Por Rita Andrade*
por que precisamos falar de cultura? porque estamos vivos! porque esse mundo é tão meu quanto seu e, embora digam que ele tem um dono, ele não tem um dono, ele é uma responsabilidade minha, sua, nossa. dizer que ele tem um dono é mais uma falácia para desmobilizar, é um investimento na destruição de um dos traços marcantes da nossa cultura, a alegria!
em tempos de estímulo a queimadas na amazônia, de destroços assombrosos de brumadinho, de cocôs, dia sim, dia não, de bozo e adão, precisamos falar, sim, de cultura, da nossa cultura, dos fazeres artísticos, das rendas, dos bordados, dos tijolos e dos cacos de cerâmica, dos últimos barracos, das vilas, das batalhas de rap, do funk e punk, dos muitos são joãos, dos despachos que fazemos e desfazemos aqui nesse quadradinho.
uma verdade é que somos feitos de gentes de todos os cantos e aqui temos um pouco de todos, isso gera uma cultura pulsante que se faz presente nos palcos cada vez mais silenciados, na música calada, na poesia e seus levantes, nos grafites nos cantos da cidade, nas danças com batuques moucos, no samba sem avenida, no cinema sem ingresso para entrar no festival… é por isso que precisamos falar de cultura, da cultura que fazemos e em que acreditamos, que é atacada pelos que têm medo das nossas cores, das nossas vozes, nossos ritmos e nossos movimentos.
e quando falamos dessa bendita cultura, falamos dos cheiros, dos saberes e dos sabores, da opressão, dos guetos, das panelas – ah como tem panelas na nossa cultura: panelas no centro e nas periferias! – , de estilos e tribais, panelas onde fazemos nosso arroz com feijão temperado com agrotóxicos e fazemos nossos conchavos. aliás, não podemos mesmo falar da nossa cultura sem citar as panelas nas janelas, no fogão e na cabeça. viva o menino maluquinho que mora em mim e mora em você, viva os nossos malucos da cultura os que lutam, criam, xingam, sofrem, sorriem, escrevem projetos e projetos e ganham FAC!!!!

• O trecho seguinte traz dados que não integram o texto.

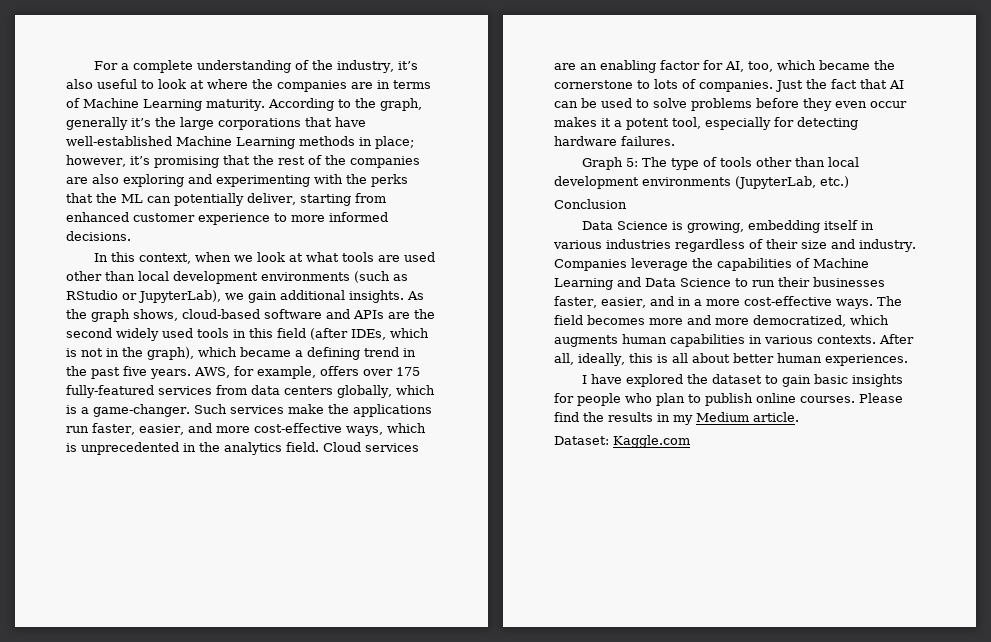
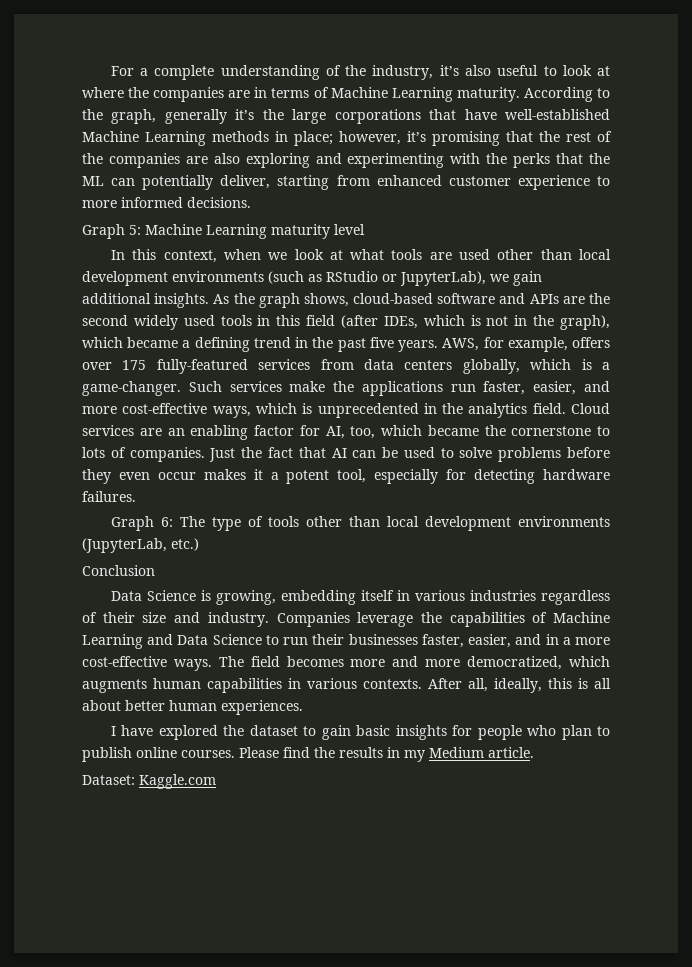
(131, 236) none -> [82,224,365,239] // Graph 5: Machine Learning maturity level
[625,158,638,167] 5: -> [160,517,173,527] 6:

e não dá para falar de cultura candanga, brasiliense, distrital e tal, sem falar de FAC, LOC, LIC, direitos e deveres, conselhos, prestações de conta. isso porque cultura no DF é lei! por tudo isso e muito mais, precisamos sentar debaixo de um ipê amarelo ou de um pé de manga, colocar nossos celulares no bolso, olhar nos olhos e falar sobre a nossa cultura, depois publicamos a foto na rede!
não basta estarmos no terceiro lugar em produção cultural no ‘brezil’, não basta sermos eruditos, populares, nem tradicionais, não basta ser a capital do rock e tocar xote, baião, xaxado, fazermos chorinho como ninguém. não basta o circo ser moderno, dulcina sair da UTI, se não lutarmos pelo diacho dessa cultura. continuamos vendo nossos teatros fechados, os espaços sucateados, os artistas sendo criminalizados, os cinemas evangelizados, a arte confinada no setor comercial sul, a arte que não tem mais parte e que segue com os ventos fracos que ainda sopram do passado recente. precisamos falar sobre a nossa cultura, porque estamos vivos e respirando, seguimos de pé e em movimento!
*Rita Andrade é Diretora de Produção e Coordenadora de Departamentos e Equipes em promoção de eventos culturais e projetos de audiovisual, Artista Educadora, graduada em Artes Cênicas, Conselheira de Cultura do DF e ativista do movimento em defesa da cultura.